Required action:
Write out the lines starting at the one containing "during script execution_." and continuing through the last line of the dataset items, with no changes.

** Record extracts follows **

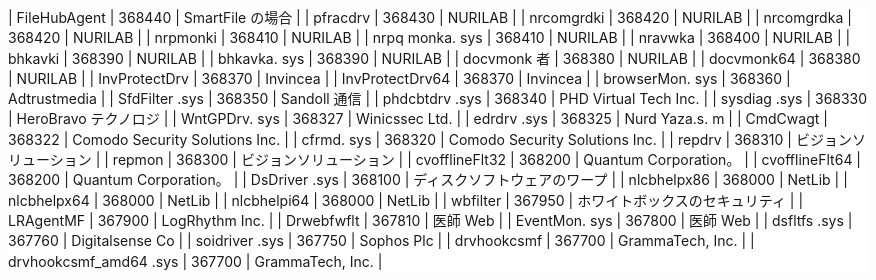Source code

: | FileHubAgent | 368440 | SmartFile の場合 |
| pfracdrv | 368430 | NURILAB |
| nrcomgrdki | 368420 | NURILAB |
| nrcomgrdka | 368420 | NURILAB |
| nrpmonki | 368410 | NURILAB |
| nrpq monka. sys | 368410 | NURILAB |
| nravwka | 368400 | NURILAB |
| bhkavki | 368390 | NURILAB |
| bhkavka. sys | 368390 | NURILAB |
| docvmonk 者 | 368380 | NURILAB |
| docvmonk64 | 368380 | NURILAB |
| InvProtectDrv | 368370 | Invincea |
| InvProtectDrv64 | 368370 | Invincea |
| browserMon. sys | 368360 | Adtrustmedia |
| SfdFilter .sys | 368350 | Sandoll 通信 |
| phdcbtdrv .sys | 368340 | PHD Virtual Tech Inc. |
| sysdiag .sys | 368330 | HeroBravo テクノロジ |
| WntGPDrv. sys | 368327 | Winicssec Ltd. |
| edrdrv .sys | 368325 | Nurd Yaza.s. m |
| CmdCwagt | 368322 | Comodo Security Solutions Inc. |
| cfrmd. sys | 368320 | Comodo Security Solutions Inc. |
| repdrv | 368310 | ビジョンソリューション |
| repmon | 368300 | ビジョンソリューション |
| cvofflineFlt32 | 368200 | Quantum Corporation。 |
| cvofflineFlt64 | 368200 | Quantum Corporation。 |
| DsDriver .sys | 368100 | ディスクソフトウェアのワープ |
| nlcbhelpx86 | 368000 | NetLib |
| nlcbhelpx64 | 368000 | NetLib |
| nlcbhelpi64 | 368000 | NetLib |
| wbfilter | 367950 | ホワイトボックスのセキュリティ |
| LRAgentMF | 367900 | LogRhythm Inc. |
| Drwebfwflt | 367810 | 医師 Web |
| EventMon. sys | 367800 | 医師 Web |
| dsfltfs .sys | 367760 | Digitalsense Co |
| soidriver .sys | 367750 | Sophos Plc |
| drvhookcsmf | 367700 | GrammaTech, Inc. |
| drvhookcsmf_amd64 .sys | 367700 | GrammaTech, Inc. |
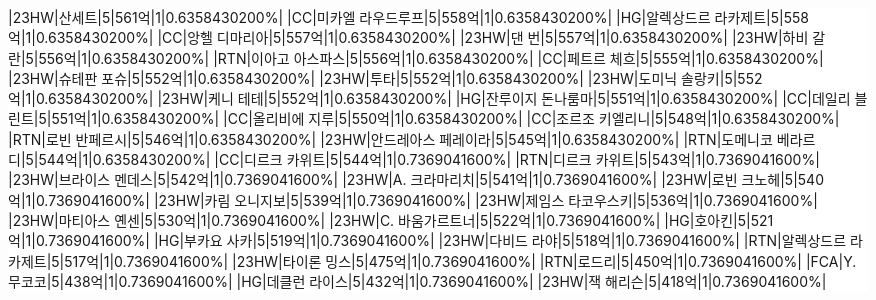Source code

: |23HW|산세트|5|561억|1|0.6358430200%|
|CC|미카엘 라우드루프|5|558억|1|0.6358430200%|
|HG|알렉상드르 라카제트|5|558억|1|0.6358430200%|
|CC|앙헬 디마리아|5|557억|1|0.6358430200%|
|23HW|댄 번|5|557억|1|0.6358430200%|
|23HW|하비 갈란|5|556억|1|0.6358430200%|
|RTN|이아고 아스파스|5|556억|1|0.6358430200%|
|CC|페트르 체흐|5|555억|1|0.6358430200%|
|23HW|슈테판 포슈|5|552억|1|0.6358430200%|
|23HW|투타|5|552억|1|0.6358430200%|
|23HW|도미닉 솔랑키|5|552억|1|0.6358430200%|
|23HW|케니 테테|5|552억|1|0.6358430200%|
|HG|잔루이지 돈나룸마|5|551억|1|0.6358430200%|
|CC|데일리 블린트|5|551억|1|0.6358430200%|
|CC|올리비에 지루|5|550억|1|0.6358430200%|
|CC|조르조 키엘리니|5|548억|1|0.6358430200%|
|RTN|로빈 반페르시|5|546억|1|0.6358430200%|
|23HW|안드레아스 페레이라|5|545억|1|0.6358430200%|
|RTN|도메니코 베라르디|5|544억|1|0.6358430200%|
|CC|디르크 카위트|5|544억|1|0.7369041600%|
|RTN|디르크 카위트|5|543억|1|0.7369041600%|
|23HW|브라이스 멘데스|5|542억|1|0.7369041600%|
|23HW|A. 크라마리치|5|541억|1|0.7369041600%|
|23HW|로빈 크노헤|5|540억|1|0.7369041600%|
|23HW|카림 오니지보|5|539억|1|0.7369041600%|
|23HW|제임스 타코우스키|5|536억|1|0.7369041600%|
|23HW|마티아스 옌센|5|530억|1|0.7369041600%|
|23HW|C. 바움가르트너|5|522억|1|0.7369041600%|
|HG|호아킨|5|521억|1|0.7369041600%|
|HG|부카요 사카|5|519억|1|0.7369041600%|
|23HW|다비드 라야|5|518억|1|0.7369041600%|
|RTN|알렉상드르 라카제트|5|517억|1|0.7369041600%|
|23HW|타이론 밍스|5|475억|1|0.7369041600%|
|RTN|로드리|5|450억|1|0.7369041600%|
|FCA|Y. 무코코|5|438억|1|0.7369041600%|
|HG|데클런 라이스|5|432억|1|0.7369041600%|
|23HW|잭 해리슨|5|418억|1|0.7369041600%|
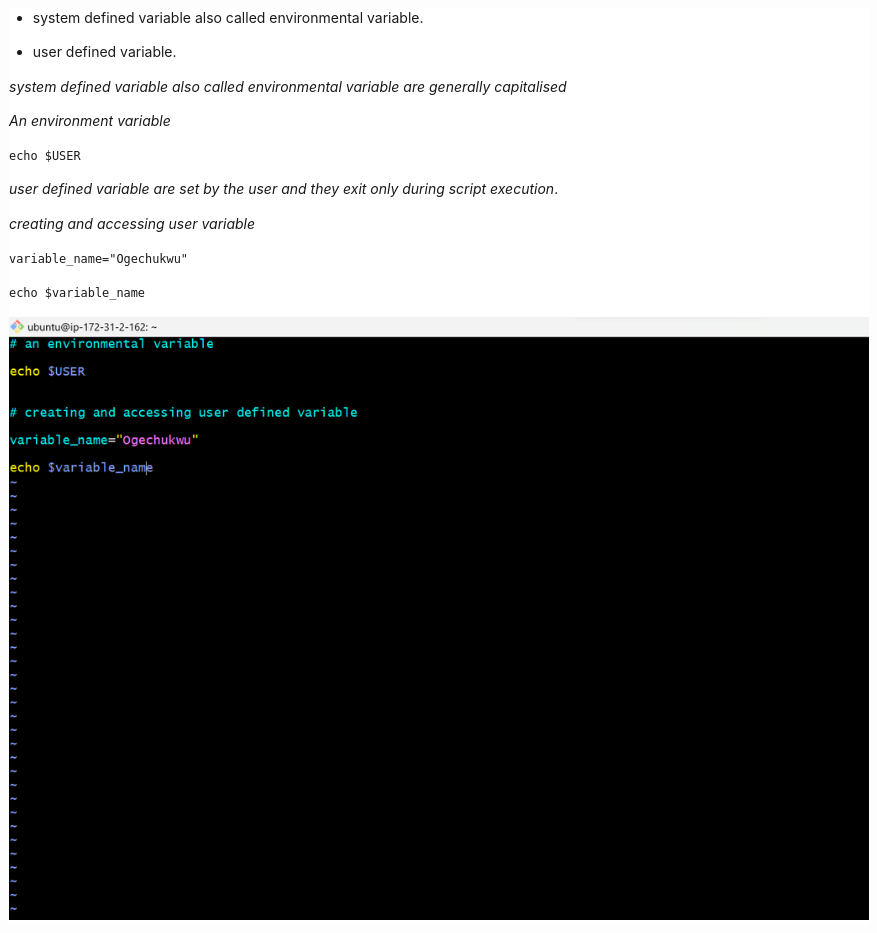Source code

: - system defined variable  also called environmental variable.

- user defined variable.

_system defined variable also called environmental variable are generally capitalised_

_An environment variable_

`echo $USER`

_user defined variable are set by the user and they exit only during script execution_.

_creating and accessing user variable_

`variable_name="Ogechukwu"`

`echo $variable_name`

![](./images/7.png)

** End of Record extracts **

Solution to this problem:
_user defined variable are set by the user and they exit only during script execution_.

_creating and accessing user variable_

`variable_name="Ogechukwu"`

`echo $variable_name`

![](./images/7.png)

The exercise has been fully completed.